Easter in Germany means different things to different people. The weather is mostly unpredictable. For all you know you could be doing your Easter egg hunt outdoors wearing shorts and a t-shirt or you might find yourself eating Easter dinner while watching a hail storm blowing outside. The Easter traditions vary depending on region, faith and even the people you’re celebrating with, but one thing is for sure: Easter in the Arctic is nothing like the customs I grew up with.
Exactly one year ago I was visiting Finnish Lapland for the second time. It was the end of March. The winter tourist season had pretty much ended in the northernmost parts of Finland.
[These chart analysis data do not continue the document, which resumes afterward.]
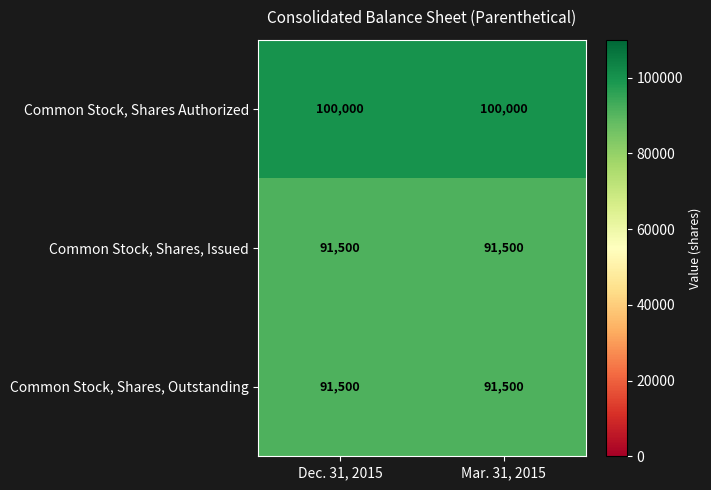

The Common Stock, Shares, Issued series shows 91500 at Dec. 31, 2015. True or false?

True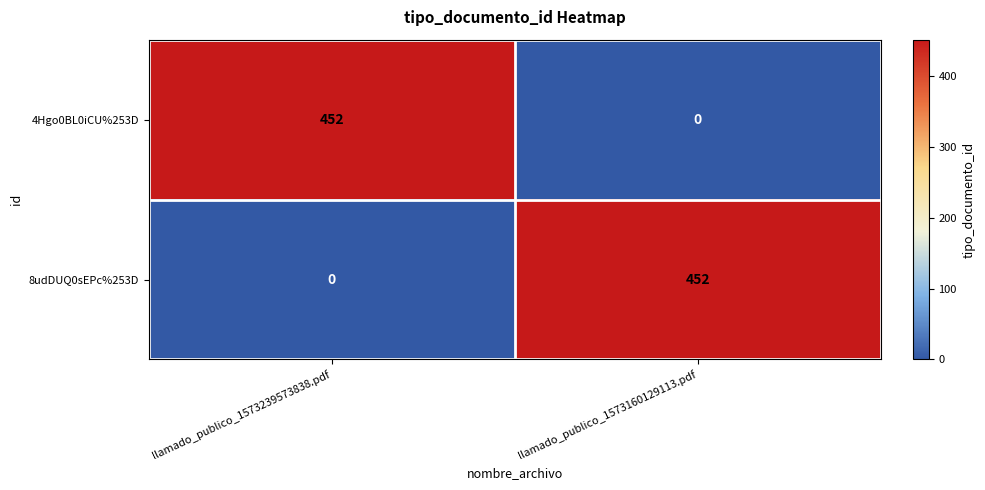

True or false: 8udDUQ0sEPc%253D has a value of 277 at llamado_publico_1573239573838.pdf.

False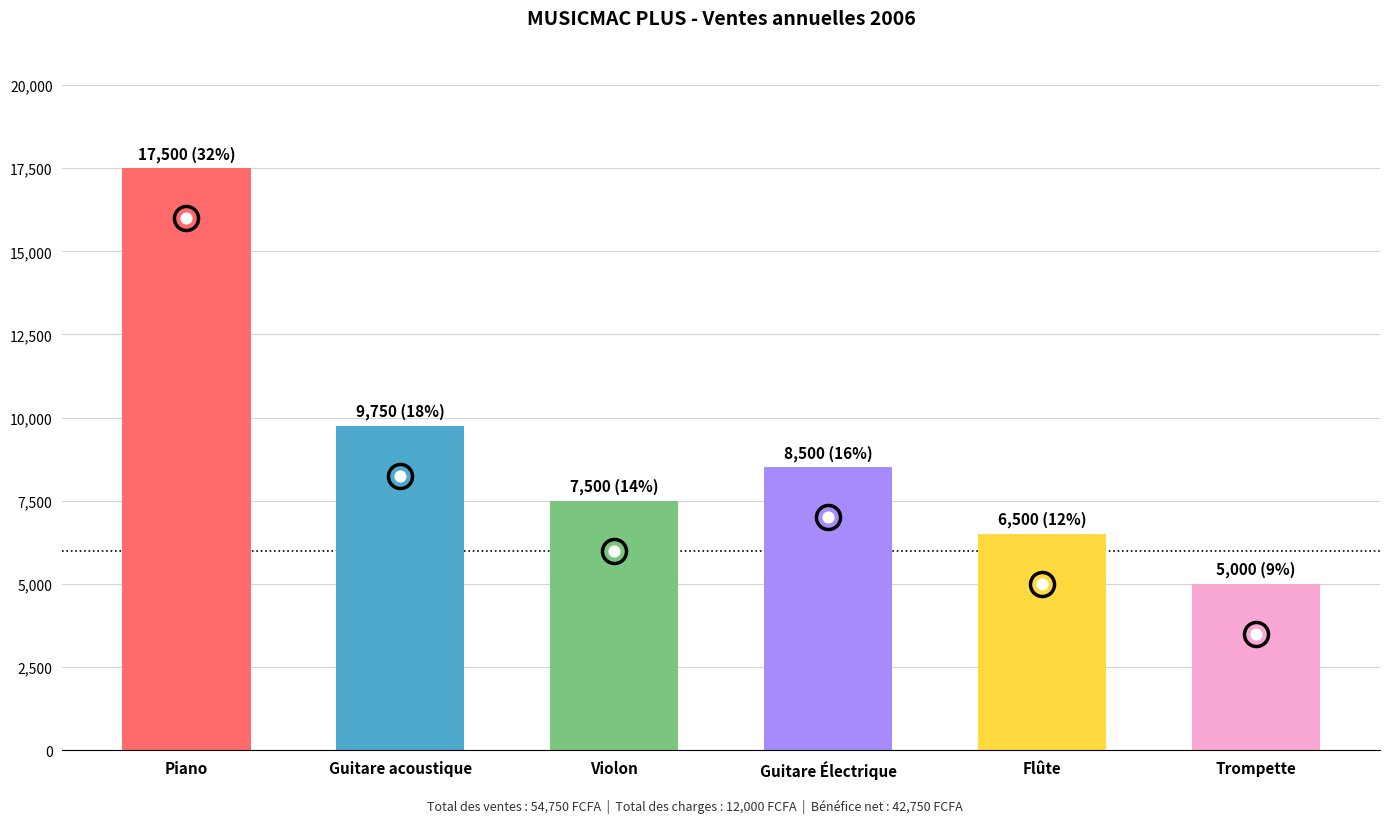

What is the change in value from Piano to Guitare acoustique?

-7750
The nights were getting shorter each day, the snow visibly began to melt and the chance to spot the Northern Lights was fading away like the darkness. I had travelled back to Lapland to better understand the way of life in this Northern part of Europe and of course my own fascination with Lapland.
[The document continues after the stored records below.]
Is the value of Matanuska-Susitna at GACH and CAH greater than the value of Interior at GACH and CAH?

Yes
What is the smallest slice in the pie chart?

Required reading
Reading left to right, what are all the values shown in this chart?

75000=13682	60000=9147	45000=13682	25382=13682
In the days leading up to Easter I received a message from a friend asking if I wanted to join her for the local Easter celebrations. My answer, of course, was yes! I was honoured to be asked.
Easter in the Arctic
Easter in the Arctic symbolises the beginning of spring, warmer days and sunlight. It is one of the rare occasions were everyone gets together. Locals that have moved away over time to study and work in other parts of Finland return home to spend time with their family and friends.
I was beyond excited. Not only was this my first Easter in the Arctic, but it was also the first time on a snowmobile. My friend and I set off from the village and headed towards the starting point. A lot of people were already gathered there in good spirit, waiting for the last few to arrive.
With at least half a dozen snowmobiles and two sleds we set off towards our destination, a frozen lake about 20km away from the village. The 40 minute journey left me speechless. As I was holding on to my friend on the back of her snowmobile I took in the views. We were surrounded by nothing but snow, ice and a few lonely birch trees. The smile behind my helmet was constant.
The first group of people had already set up a fire by the time we arrived. People were gathering around roasting sausages, laughing, drinking beer. We grabbed a reindeer skin and joined them for a while. No chairs, tables or fancy decorations necessary to have a good time out there. All you need is good company, sunshine and the great outdoors.
As I was waiting for my sausage to roast I saw people skiing down hills, while others were setting up on the ice to try their luck at ice fishing. It was the perfect day out. Nature was proving all the entertainment free of charge.
Since this was a day of firsts for me, I decided to have a go at ice fishing. Once the whole is drilled, the first order of business is to get the little maggot on to your fishing rod. Not as easy as it sounds when the little fella is wiggling around and you have no fishing experience whatsoever.
Once that was done we sat down in the sun waiting for the fish to bite while slowly moving the rod to mimic the movement of bait. Sadly the sound of the snowmobiles kept the fish away, but I had a feeling no one was really upset about that. It was more about enjoying the day with friends than bringing home fish. The locals quickly taught me that there is always a reason the fish don’t bite. It’s certainly never the fisherman.
People started heading back to the village and within minutes it was just my friend and me left in the middle of nowhere on a frozen lake. Suddenly it was silent as the sound of the snowmobiles drifted away in the distance. I couldn’t imagine anything more peaceful than this.
My friend suggested a quick surprise stop before heading back. I jumped back on to her snowmobile and we started heading up the hill. She was manoeuvring her way to the top when I knew what it was she wanted to show me. It was like entering a different world where everything was white dipped in a few pastel colours here and there. You could barely tell the sky apart from the ground you were driving on.